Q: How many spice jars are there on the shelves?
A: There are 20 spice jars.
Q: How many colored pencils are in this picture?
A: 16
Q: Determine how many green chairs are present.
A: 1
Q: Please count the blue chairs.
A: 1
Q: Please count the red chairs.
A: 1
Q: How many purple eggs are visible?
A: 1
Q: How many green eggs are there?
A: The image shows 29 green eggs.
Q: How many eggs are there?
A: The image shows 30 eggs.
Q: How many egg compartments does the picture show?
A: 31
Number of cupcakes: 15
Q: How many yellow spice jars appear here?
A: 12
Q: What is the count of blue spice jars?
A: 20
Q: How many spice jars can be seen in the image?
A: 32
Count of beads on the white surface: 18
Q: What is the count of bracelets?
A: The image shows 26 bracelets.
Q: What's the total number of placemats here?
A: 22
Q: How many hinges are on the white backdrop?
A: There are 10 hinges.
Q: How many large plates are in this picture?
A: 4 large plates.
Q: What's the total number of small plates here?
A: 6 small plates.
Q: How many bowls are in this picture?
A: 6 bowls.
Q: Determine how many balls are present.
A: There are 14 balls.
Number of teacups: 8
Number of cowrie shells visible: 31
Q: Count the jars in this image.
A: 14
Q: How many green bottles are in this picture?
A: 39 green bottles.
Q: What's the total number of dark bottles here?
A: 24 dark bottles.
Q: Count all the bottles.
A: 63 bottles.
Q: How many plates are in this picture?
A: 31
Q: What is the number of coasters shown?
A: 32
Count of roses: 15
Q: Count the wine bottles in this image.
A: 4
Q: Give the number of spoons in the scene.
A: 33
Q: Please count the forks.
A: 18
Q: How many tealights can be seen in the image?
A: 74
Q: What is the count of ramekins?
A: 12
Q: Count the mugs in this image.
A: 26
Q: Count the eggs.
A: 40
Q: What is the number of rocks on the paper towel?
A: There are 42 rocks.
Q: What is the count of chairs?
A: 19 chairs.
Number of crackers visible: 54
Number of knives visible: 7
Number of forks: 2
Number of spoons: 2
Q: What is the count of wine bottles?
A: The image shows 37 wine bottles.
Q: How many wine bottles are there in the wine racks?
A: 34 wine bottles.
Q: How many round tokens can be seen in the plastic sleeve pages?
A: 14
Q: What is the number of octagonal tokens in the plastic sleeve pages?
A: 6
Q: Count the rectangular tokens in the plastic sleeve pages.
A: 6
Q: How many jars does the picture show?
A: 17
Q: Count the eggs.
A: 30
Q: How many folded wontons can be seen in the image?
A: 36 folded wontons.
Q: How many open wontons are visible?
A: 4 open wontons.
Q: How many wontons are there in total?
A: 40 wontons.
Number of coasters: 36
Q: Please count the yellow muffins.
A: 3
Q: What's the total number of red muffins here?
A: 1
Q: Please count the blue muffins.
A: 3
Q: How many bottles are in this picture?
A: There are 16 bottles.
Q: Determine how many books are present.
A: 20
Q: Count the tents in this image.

• What you are asked to do: Please find each line in the material above that contains the string "forks" and copy it out. Case counts when matching.

• Output of the task:
Q: Please count the forks.
Number of forks: 2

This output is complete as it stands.